> **The problem**
Copy every line of the records below exactly as it appears, leaving out the pictures.

Data items:
[Begin]

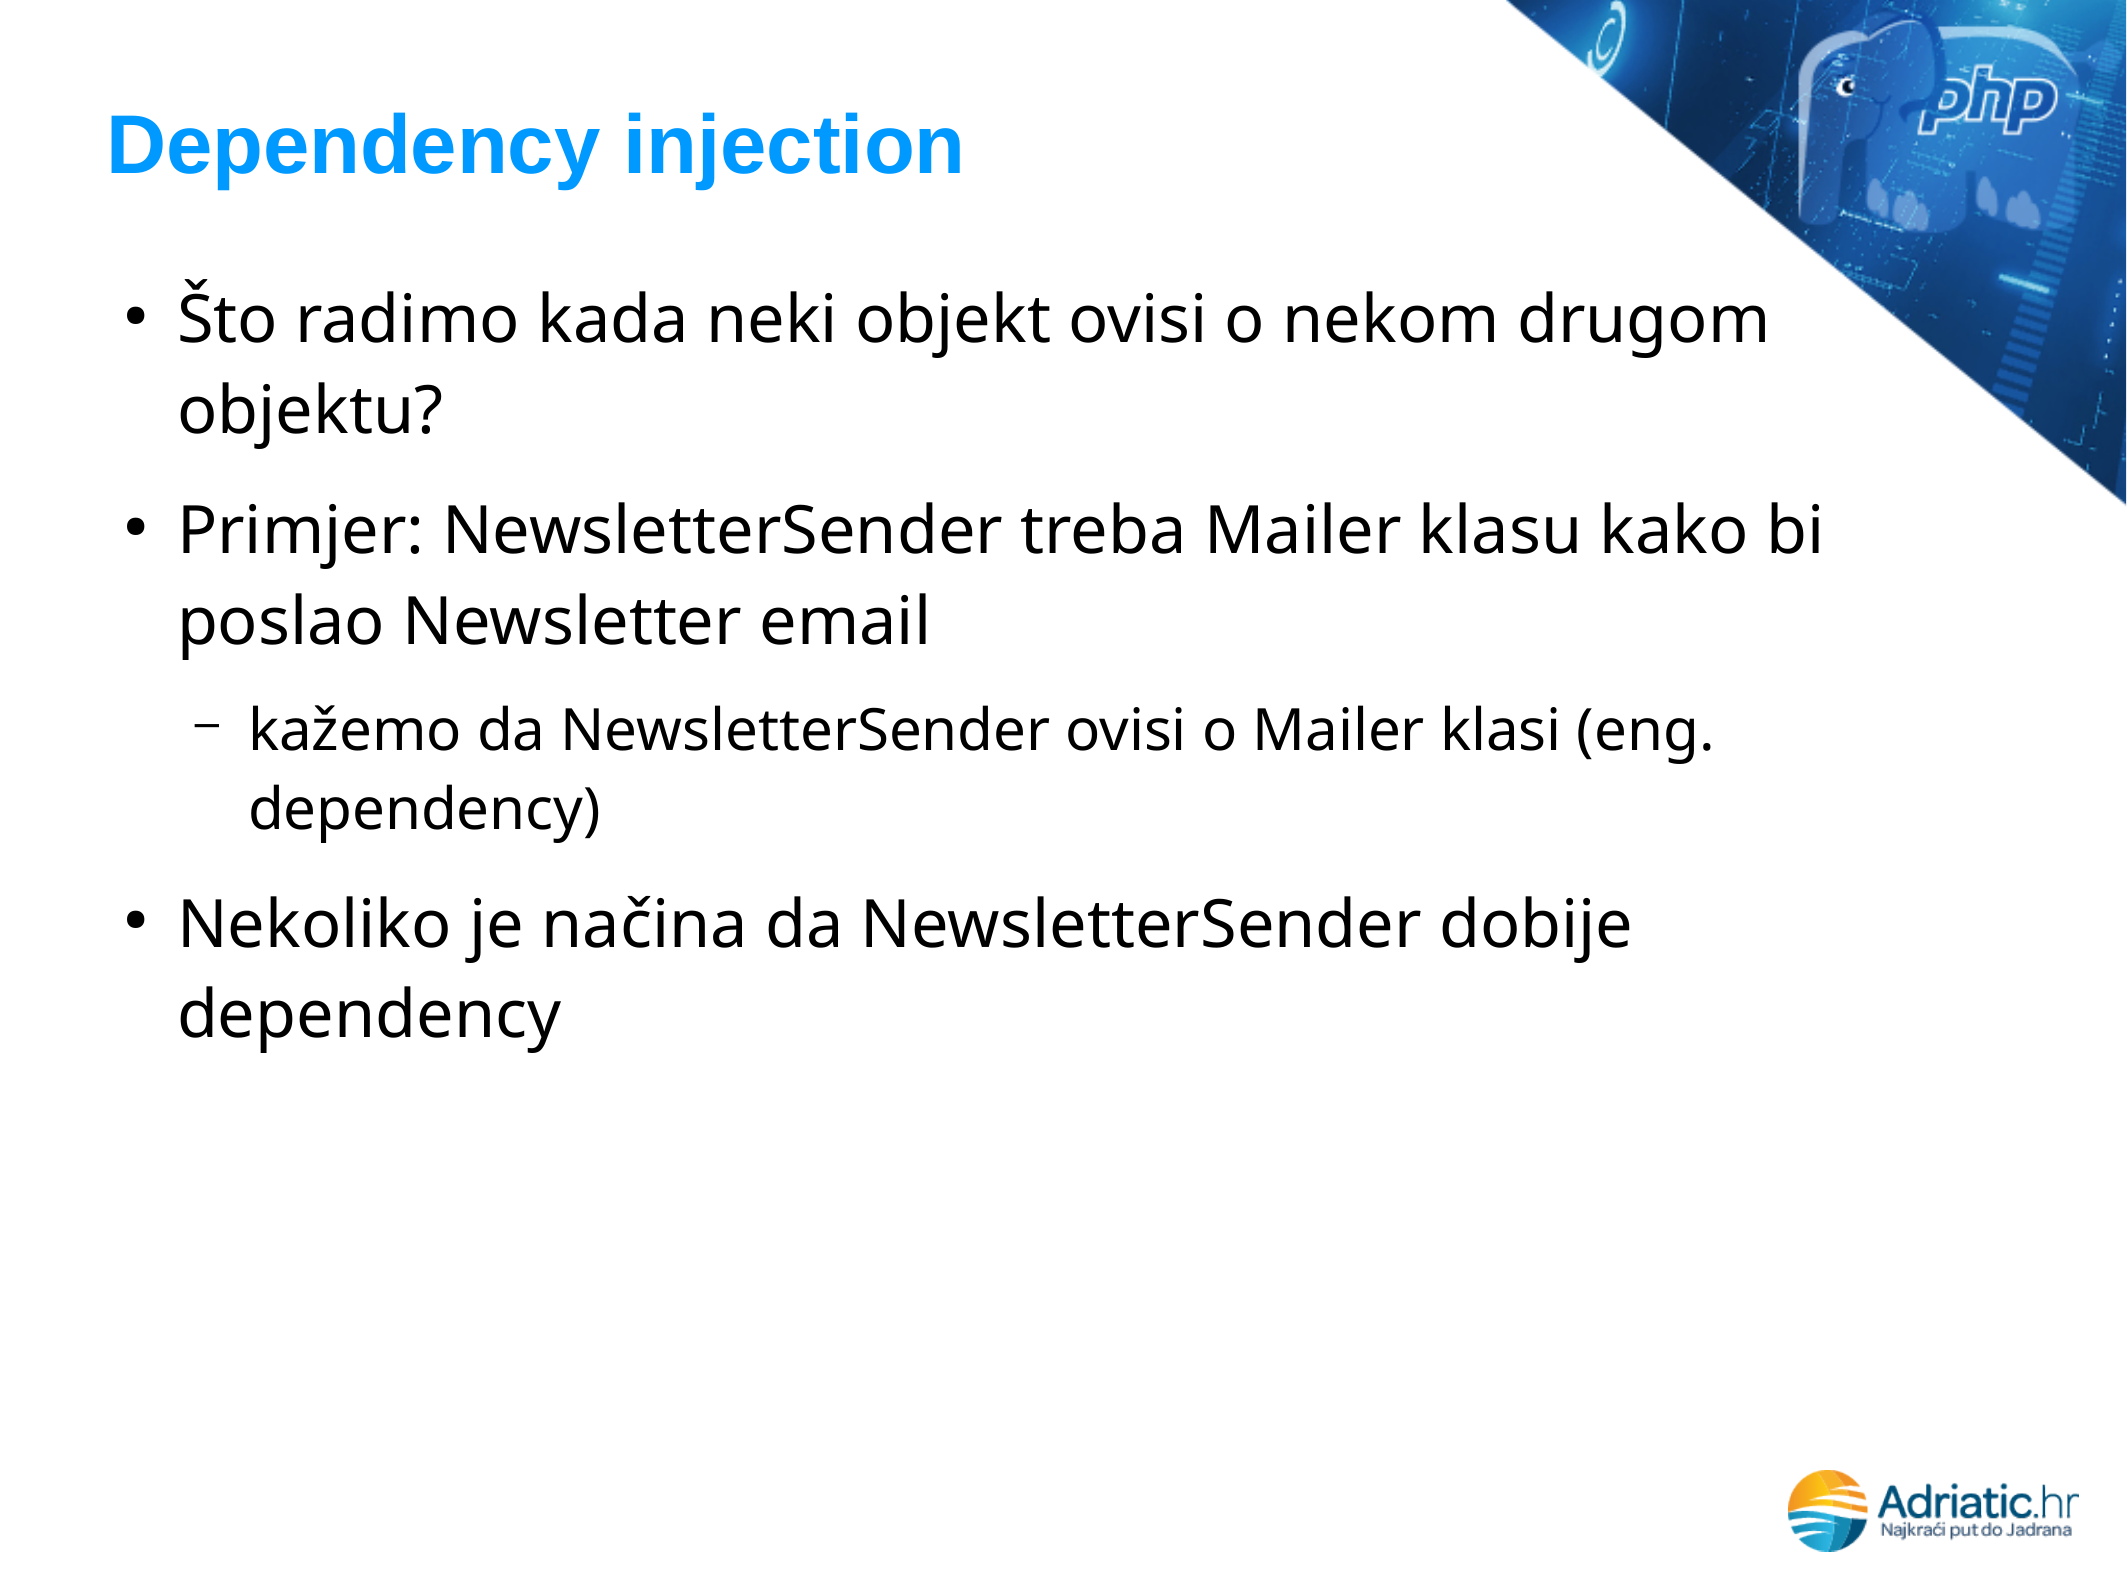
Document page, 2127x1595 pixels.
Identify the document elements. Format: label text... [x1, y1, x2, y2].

picture [1505, 0, 2127, 625]
title Dependency injection [106, 70, 1630, 219]
list Što radimo kada neki objekt ovisi o nekom drugom objektu? Primjer: NewsletterSender treba Mailer klasu kako bi poslao Newsletter email kažemo da NewsletterSender ovisi o Mailer klasi (eng. dependency) Nekoliko je načina da NewsletterSender dobije dependency [106, 271, 1949, 1453]
picture [1788, 1470, 2079, 1552]
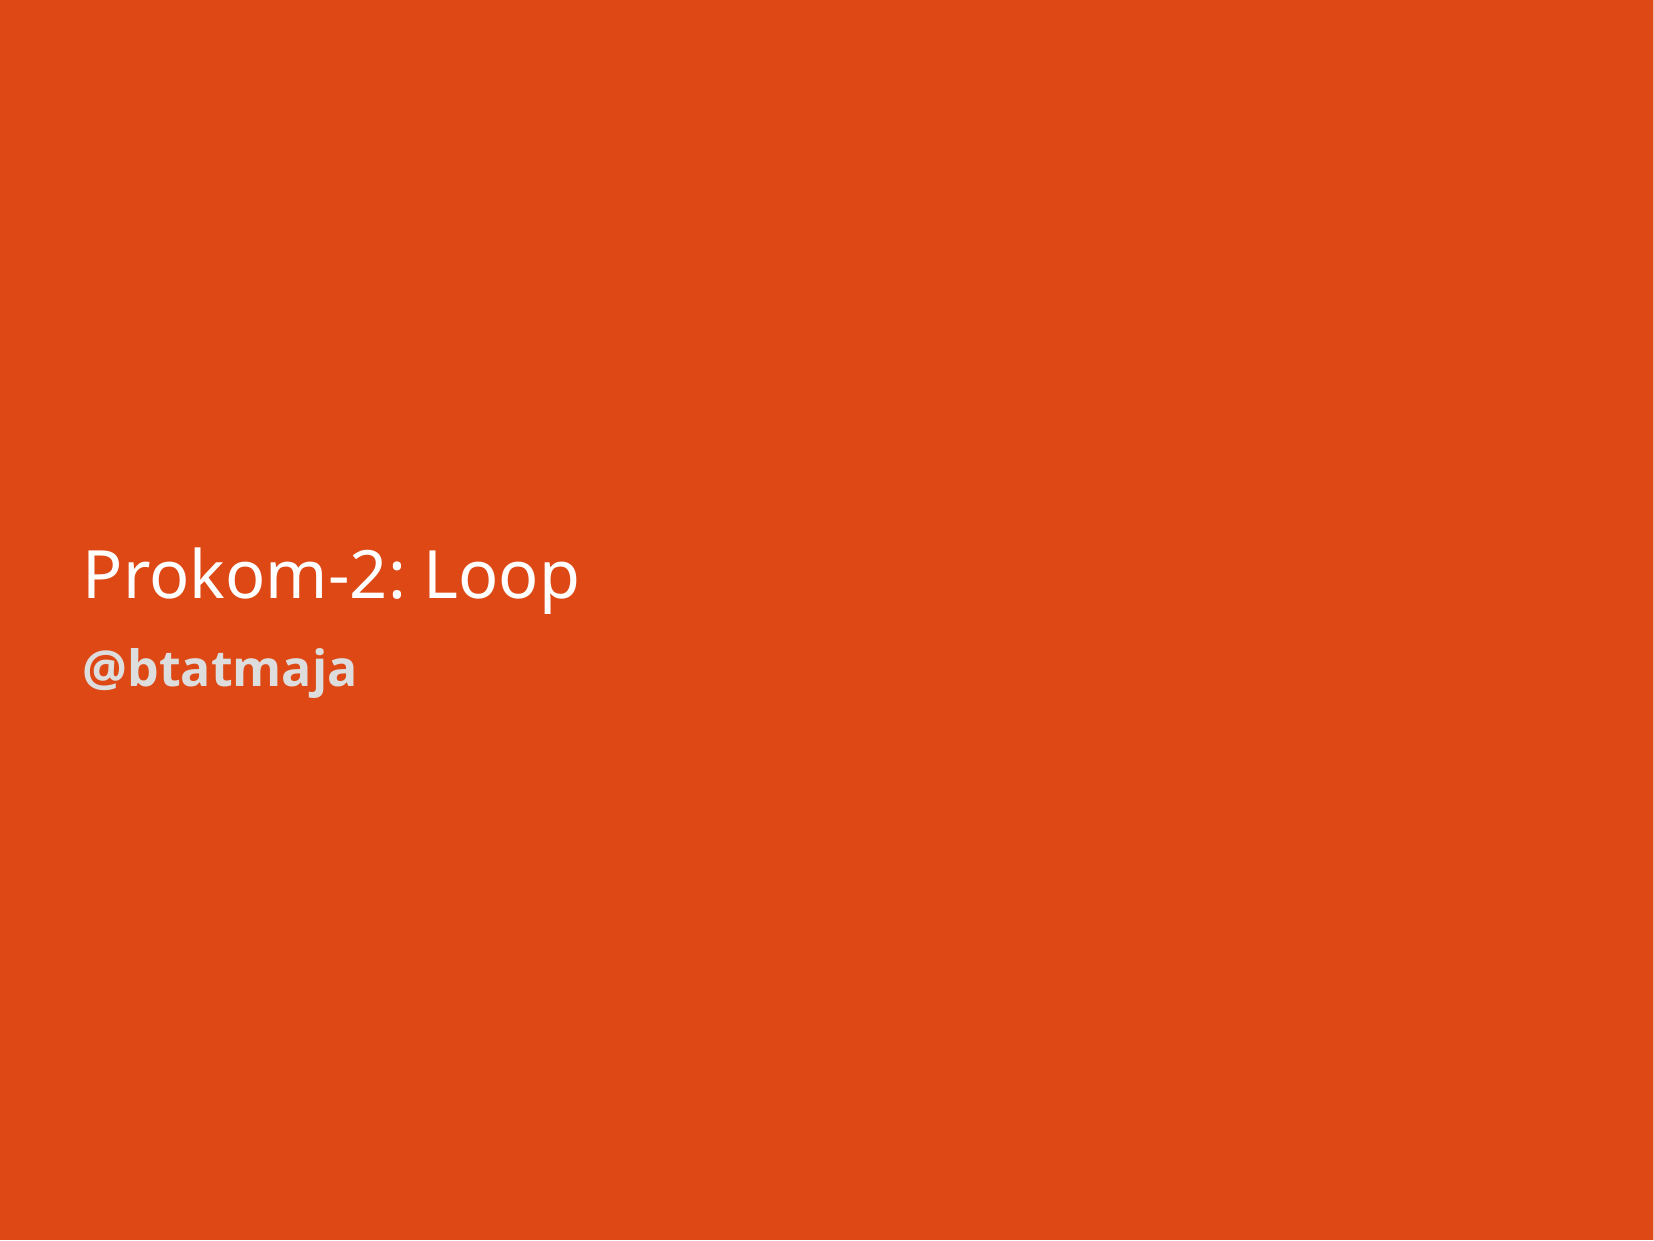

[End]

> **The result**
Document page, 2127x1595 pixels.
Identify the document elements. Format: label text... [x1, y1, x2, y2].

picture [1505, 0, 2127, 625]
title Dependency injection [106, 70, 1630, 219]
list Što radimo kada neki objekt ovisi o nekom drugom objektu? Primjer: NewsletterSender treba Mailer klasu kako bi poslao Newsletter email kažemo da NewsletterSender ovisi o Mailer klasi (eng. dependency) Nekoliko je načina da NewsletterSender dobije dependency [106, 271, 1949, 1453]
picture [1788, 1470, 2079, 1552]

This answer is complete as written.